One brand‐new subcategory that is useful for identifying changes to the AD configuration itself is Directory Service Changes, which is part of the DS Access category. Directory Service Changes is new in that it now comprehensively logs the actual configuration changes that occur within AD. For example, this subcategory can log which administrator made a change to a user object, when that change occurred, and what the "before" and "after" values were associated with the change. Directory Service Changes logs four major classes of changes by Event ID:

  • Modified objects (Event ID 5136). These are events associated with changes to objects and will show the previous and current value of the changed attribute.
  • Created objects (Event ID 5137). These are events associated with newly created objects, showing the object's populated values at the time of creation.
  • Undeleted objects (Event ID 5138). These are events associated with undeleted objects, including information about where the object was moved.
  • Moved objects (Event ID 5139). These are events associated with moved objects, which include the previous and new location of the object.
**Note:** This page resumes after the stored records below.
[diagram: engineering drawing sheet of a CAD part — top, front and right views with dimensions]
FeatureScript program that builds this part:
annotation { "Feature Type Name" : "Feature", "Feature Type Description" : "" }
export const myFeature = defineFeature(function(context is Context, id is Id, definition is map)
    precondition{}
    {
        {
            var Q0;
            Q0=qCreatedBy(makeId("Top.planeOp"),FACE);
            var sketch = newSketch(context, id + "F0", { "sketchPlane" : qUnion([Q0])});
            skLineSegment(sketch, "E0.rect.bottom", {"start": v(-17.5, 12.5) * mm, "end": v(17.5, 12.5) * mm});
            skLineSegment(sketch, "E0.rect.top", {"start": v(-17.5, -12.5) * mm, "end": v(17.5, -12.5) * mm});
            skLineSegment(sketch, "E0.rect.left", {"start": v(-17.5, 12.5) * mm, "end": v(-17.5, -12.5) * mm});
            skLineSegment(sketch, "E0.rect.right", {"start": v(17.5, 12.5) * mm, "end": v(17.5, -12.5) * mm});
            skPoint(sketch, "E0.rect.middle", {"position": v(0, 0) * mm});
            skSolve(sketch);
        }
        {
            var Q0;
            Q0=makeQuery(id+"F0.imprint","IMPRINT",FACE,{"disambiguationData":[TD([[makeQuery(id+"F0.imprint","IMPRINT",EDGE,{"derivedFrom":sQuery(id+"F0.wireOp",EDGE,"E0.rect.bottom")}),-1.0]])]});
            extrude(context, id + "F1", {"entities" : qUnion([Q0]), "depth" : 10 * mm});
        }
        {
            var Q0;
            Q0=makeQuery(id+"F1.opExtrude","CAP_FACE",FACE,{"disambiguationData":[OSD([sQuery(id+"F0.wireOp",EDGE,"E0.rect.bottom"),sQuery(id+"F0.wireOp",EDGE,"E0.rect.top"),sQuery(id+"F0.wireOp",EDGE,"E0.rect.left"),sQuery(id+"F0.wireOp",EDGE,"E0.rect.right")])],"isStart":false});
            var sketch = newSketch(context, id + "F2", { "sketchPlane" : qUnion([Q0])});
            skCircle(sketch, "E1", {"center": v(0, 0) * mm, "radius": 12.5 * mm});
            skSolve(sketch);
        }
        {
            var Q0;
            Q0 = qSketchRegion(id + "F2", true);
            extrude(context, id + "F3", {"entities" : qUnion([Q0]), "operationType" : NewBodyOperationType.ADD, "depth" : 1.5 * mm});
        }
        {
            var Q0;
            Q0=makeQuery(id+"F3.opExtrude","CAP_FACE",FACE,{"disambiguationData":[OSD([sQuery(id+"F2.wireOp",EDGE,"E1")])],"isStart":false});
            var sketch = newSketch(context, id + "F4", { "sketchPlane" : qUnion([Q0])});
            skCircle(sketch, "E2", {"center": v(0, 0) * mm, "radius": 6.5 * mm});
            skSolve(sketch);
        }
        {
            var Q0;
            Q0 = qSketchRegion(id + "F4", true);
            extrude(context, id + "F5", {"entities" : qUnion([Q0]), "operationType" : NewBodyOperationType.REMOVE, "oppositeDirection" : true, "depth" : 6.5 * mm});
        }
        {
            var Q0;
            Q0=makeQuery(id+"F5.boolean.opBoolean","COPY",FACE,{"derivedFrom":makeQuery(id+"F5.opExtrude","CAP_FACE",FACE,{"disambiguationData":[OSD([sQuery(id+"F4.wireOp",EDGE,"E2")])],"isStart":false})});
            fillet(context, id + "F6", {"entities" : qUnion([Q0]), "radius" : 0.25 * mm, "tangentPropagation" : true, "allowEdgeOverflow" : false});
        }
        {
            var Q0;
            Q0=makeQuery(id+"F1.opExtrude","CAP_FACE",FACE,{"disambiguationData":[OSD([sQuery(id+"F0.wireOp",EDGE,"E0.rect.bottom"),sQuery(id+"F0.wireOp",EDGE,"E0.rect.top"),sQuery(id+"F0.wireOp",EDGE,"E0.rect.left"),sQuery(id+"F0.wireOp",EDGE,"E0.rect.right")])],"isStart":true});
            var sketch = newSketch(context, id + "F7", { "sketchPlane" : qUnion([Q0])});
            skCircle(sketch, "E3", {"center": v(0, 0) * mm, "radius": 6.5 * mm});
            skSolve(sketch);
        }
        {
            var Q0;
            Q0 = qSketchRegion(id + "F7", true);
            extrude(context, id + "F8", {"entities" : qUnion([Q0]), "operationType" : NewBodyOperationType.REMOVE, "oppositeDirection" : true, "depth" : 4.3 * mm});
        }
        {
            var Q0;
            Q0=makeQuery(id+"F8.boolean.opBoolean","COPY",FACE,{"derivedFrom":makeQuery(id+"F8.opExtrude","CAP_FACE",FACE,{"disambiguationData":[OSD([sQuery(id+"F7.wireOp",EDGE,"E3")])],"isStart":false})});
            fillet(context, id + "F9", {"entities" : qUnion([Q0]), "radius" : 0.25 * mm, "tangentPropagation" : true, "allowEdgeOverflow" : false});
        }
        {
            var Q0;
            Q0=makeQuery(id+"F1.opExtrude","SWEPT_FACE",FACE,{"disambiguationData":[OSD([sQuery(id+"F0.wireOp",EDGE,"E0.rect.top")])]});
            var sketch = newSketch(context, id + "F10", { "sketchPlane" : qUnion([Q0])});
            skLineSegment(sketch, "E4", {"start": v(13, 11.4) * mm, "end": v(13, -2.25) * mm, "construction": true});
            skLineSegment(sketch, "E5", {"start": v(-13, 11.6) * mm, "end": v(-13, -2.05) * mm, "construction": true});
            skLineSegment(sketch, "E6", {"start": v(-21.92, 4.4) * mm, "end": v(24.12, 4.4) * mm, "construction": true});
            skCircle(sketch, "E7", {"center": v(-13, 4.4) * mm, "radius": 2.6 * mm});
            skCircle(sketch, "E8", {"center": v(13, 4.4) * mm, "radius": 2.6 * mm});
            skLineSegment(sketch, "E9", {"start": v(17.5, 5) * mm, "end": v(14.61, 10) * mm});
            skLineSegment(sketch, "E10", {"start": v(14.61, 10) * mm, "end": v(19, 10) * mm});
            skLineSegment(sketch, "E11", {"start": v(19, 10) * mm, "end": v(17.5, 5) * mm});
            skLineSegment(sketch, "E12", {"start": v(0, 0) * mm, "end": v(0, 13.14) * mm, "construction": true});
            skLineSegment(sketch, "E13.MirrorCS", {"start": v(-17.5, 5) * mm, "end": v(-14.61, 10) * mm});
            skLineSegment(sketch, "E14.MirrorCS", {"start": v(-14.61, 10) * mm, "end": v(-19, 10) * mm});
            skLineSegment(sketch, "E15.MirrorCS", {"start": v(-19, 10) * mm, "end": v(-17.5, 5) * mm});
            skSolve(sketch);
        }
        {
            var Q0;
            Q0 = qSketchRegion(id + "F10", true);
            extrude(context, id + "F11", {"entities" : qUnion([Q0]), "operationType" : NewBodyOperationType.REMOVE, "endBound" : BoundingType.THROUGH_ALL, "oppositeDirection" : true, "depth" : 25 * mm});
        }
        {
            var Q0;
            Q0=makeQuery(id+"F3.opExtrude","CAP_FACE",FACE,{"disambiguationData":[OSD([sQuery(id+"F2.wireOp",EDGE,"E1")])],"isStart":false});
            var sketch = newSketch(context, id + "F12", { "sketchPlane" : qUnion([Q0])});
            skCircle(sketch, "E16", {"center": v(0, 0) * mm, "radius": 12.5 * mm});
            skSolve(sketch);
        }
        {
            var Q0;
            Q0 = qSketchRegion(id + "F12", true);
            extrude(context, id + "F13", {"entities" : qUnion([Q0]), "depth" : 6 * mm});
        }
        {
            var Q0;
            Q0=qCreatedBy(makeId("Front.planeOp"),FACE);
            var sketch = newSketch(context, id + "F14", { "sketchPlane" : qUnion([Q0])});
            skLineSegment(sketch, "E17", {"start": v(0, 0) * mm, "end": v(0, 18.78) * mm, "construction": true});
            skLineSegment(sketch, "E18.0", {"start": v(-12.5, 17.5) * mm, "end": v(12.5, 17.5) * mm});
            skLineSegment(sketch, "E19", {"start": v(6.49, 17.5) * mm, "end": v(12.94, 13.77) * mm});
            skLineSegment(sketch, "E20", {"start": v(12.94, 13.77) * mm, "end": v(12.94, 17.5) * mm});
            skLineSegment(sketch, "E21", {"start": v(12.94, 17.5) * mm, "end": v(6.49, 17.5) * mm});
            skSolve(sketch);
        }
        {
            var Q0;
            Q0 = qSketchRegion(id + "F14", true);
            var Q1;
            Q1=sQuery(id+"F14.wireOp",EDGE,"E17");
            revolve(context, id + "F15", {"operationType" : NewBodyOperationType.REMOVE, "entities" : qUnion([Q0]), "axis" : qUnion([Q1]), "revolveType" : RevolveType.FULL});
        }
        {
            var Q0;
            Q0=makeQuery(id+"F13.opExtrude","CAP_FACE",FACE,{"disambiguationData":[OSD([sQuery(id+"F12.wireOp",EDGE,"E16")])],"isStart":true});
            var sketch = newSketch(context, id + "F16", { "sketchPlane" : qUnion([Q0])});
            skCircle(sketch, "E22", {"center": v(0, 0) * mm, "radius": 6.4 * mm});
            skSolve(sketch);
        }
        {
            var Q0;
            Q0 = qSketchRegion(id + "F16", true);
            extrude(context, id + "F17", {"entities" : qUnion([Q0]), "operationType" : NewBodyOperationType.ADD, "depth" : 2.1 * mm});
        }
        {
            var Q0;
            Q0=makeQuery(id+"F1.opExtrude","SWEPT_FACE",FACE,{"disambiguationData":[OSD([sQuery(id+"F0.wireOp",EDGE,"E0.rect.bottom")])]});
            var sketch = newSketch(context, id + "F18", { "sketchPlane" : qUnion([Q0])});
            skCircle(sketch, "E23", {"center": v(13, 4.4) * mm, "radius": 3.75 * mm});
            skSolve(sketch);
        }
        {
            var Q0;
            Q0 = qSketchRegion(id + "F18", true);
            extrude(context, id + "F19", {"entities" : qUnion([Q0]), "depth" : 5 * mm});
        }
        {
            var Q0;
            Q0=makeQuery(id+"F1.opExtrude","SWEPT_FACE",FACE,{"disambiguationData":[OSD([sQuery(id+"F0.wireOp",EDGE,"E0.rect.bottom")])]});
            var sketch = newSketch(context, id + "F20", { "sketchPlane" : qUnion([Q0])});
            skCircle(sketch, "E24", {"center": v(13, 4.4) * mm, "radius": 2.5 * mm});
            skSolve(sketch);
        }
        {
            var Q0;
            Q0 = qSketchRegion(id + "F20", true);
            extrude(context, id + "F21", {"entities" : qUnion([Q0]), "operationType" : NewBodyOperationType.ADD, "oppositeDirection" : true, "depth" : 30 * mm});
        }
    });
Directory Service Changes is an important tool to fulfill auditing requirements should your organization mandate the collection and storage of information about administrator activities. Be aware, however, that the enabling of this subcategory can dramatically increase the amount of data being stored in your logs. This is the case because each and every change to AD objects is logged, along with before and after values.

Microsoft provides a way to further tailor the types of events that Directory Service Changes monitors. To do so requires the use of the powerful ADSIEDIT console, a tool that requires much caution to use. After launching ADSIEDIT, navigate to the Schema naming context and locate the attributes you do not want to monitor. You'll see that there are hundreds, if not thousands, of potential attributes that can be monitored. For each attribute that you do not want to monitor, set its SearchFlags attribute to a decimal value of 256. The attribute will now report NEVER_AUDIT_VALUE in the interface, and Directory Service Changes will ignore it for logging purposes.

The Need for Better Tools

In Windows Server 2008, Microsoft provides this new and useful way to both trim down and bolster your logging potential. Yet you'll notice that none of these new features actually resolves the central problems behind Windows‐based event logging.

First is the problem of managing the data itself. Although auditpol provides a mechanism for trimming down the data that is entered into the log, the tools available for looking at that data once in the log remain challenging. Windows Server 2008 enables new functionality with its updated Event Log viewer. However, many administrators still find that functionality challenging to use across multiple Domain Controllers and with large amounts of data. Needed are external tools that enable the consolidation of log data from multiple sources into a single database. Without such a tool, administrators are required to look across each Domain Controller in the environment to get a clear picture of activities on the domain.

Also problematic is the insecure nature of the Event Logs themselves. Any administrator with Domain Admin privileges has the ability to clear any or all Event Logs. This allows a person to cover their tracks in the case of a malicious event. It also fails a key security test required by many types of regulatory compliance. These compliance regulations require a separate structure for the storage and retrieval of log information with security controls that prevent misuse or malicious deletion.

Smart organizations realize the need to consolidate logs across their network environments into single, centralized databases. These databases provide external control over log data while enabling events to be correlated across multiple machines at once. Best‐in‐class solutions provide ways for security officers and auditors to view this data without sacrificing its security.